Aux filles (et au fils) du temps
Mention : Sobrement touchant
L'histoire d'Alice Howland est singulière. La maladie qui la frappe est peu commune pour une femme de son âge, mais le combat qu'elle mène est très universel. Deux hantises lui viennent dans ce bouleversement. Alice est préoccupée par la soudaine fragilité de ses souvenirs. Elle prend conscience de leurs importances, et à quel point ils conduisent notre vie. La mémoire est quelque chose de fascinant et donne en partie un sens à nos vies. Le film transmet cela avec une grande justesse. Alice est tourmentée par la question de ce qu'il restera de son existence. Elle veux partir avec dignité, mais surtout en laissant l'image de celle qu'elle a toujours été. En somme, "Still Alice" pose la questions de ce qu'il subsiste après le trépas.
Julianne Moore nourrit parfaitement cette dimension profondément humaine du récit. Elle dirige avec parfaitement l'évolution fatidique de son personnage. Au départ Alice est une maman pétillante et rajeunie, mais aussi une professeur brillante. Progressivement Alice devient une mamie (littéralement d'ailleurs) désemparée, elle fait de plus en plus peine à voir.
La mise en scène évite de tomber dans le larmoyant et reste relativement sobre. Les décors et le son créent une ambiance feutrée qui n'est pas déplaisante. Le cadre visuel est toujours très délicat. Campus, foyer familial, maison de repos, tout est relativement rassurant et confiné. Les violons ne sont ni stridents ni lacrymales, mais chaperonnent le récit.

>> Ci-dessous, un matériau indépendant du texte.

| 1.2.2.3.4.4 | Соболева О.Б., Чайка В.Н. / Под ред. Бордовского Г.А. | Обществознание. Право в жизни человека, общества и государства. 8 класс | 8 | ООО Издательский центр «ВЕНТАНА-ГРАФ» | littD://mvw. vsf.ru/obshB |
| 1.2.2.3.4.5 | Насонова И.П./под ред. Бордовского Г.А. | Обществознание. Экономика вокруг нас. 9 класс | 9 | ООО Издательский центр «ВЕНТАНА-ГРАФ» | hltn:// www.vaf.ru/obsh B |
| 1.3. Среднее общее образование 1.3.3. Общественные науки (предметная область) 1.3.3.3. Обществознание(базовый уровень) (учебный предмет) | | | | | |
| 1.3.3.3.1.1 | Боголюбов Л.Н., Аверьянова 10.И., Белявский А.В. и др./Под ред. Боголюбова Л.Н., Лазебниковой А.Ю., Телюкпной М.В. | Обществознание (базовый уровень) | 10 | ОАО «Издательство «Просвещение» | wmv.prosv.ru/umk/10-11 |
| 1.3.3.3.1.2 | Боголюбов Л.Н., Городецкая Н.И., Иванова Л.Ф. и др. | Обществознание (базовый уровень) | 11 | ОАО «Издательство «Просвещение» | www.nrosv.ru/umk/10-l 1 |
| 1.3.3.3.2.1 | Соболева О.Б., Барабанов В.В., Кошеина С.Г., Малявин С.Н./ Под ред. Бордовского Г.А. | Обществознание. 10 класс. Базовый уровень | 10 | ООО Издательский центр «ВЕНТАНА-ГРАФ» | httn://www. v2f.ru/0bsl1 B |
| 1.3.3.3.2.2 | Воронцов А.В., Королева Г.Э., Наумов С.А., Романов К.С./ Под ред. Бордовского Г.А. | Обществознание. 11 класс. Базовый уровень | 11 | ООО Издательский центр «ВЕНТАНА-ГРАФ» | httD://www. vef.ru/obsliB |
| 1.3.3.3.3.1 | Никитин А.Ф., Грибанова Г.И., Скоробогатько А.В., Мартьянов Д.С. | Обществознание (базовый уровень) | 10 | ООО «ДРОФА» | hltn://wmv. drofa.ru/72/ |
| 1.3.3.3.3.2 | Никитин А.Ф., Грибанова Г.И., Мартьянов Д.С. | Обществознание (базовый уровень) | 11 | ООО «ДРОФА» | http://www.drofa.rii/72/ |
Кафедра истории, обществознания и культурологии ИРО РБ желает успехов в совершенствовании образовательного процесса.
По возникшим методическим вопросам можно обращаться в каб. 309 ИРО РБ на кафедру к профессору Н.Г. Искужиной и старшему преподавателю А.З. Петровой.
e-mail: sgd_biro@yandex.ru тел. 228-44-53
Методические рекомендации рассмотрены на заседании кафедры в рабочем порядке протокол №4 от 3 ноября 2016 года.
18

Le scénario est trop précisément orchestré, on sent les ficelles tirer chaque scène. Des scènes qui s'enchainent maladroitement et qui donnent un ensemble de récit très apprêté.
Autour du personnage de Julianne Moore, l'entourage est saisissant. Au second plan les rôles nourrissent le récit par leurs personnalités distinctes. Ils frisent tous le cliché, mais c'est un portrait relativement figuratif. Alec Baldwyn est au départ un mari absent qui deviendra carrément fuyant face à la maladie de sa femme. Au contraire de leur cadette (Kristen Stewart) qui revient peu à peu vers le nid familial dont elle s'était éloignée. Le dialogue qu'elle a avec sa mère, sur ses choix professionnels et sa vie d'artiste, est gavé de poncifs. Le Dr Alice Howland est d'un coup moins brillant qu'elle n'y paraît. Kristen Stewart n'est pas géniale, elle abuse encore de sa moue, mais elle a le beau rôle. Au contraire de sa sœur, l'ainée (Kate Bosworth) est très guindée. Elle se montre très proche de sa mère et plutôt avenante, pourtant elle semble garder une certaine distance, au contraire de Lydia (peut-être est-ce ça que le fil rouge du Scrabble raconte ?). La proximité entre Anna et sa mère se fait surtout dans leur ressemblance. On voit l'avenir de l'une dans le passé de l'autre et vice-versa. Alice et Lydia cherchent d'avantage à se comprendre et se soutenir. Enfin il y a le fils que toutes rêveraient d'avoir, Tom aka Hunter Parrish (Weeds) est classe, serviable et modeste.
Grâce à une certaine légèreté, "Still Alice" montre avec finesse une vie suspendue au temps. Récit émouvant entrainé par des ficelles qui, elles en revanche, manquent de finesse.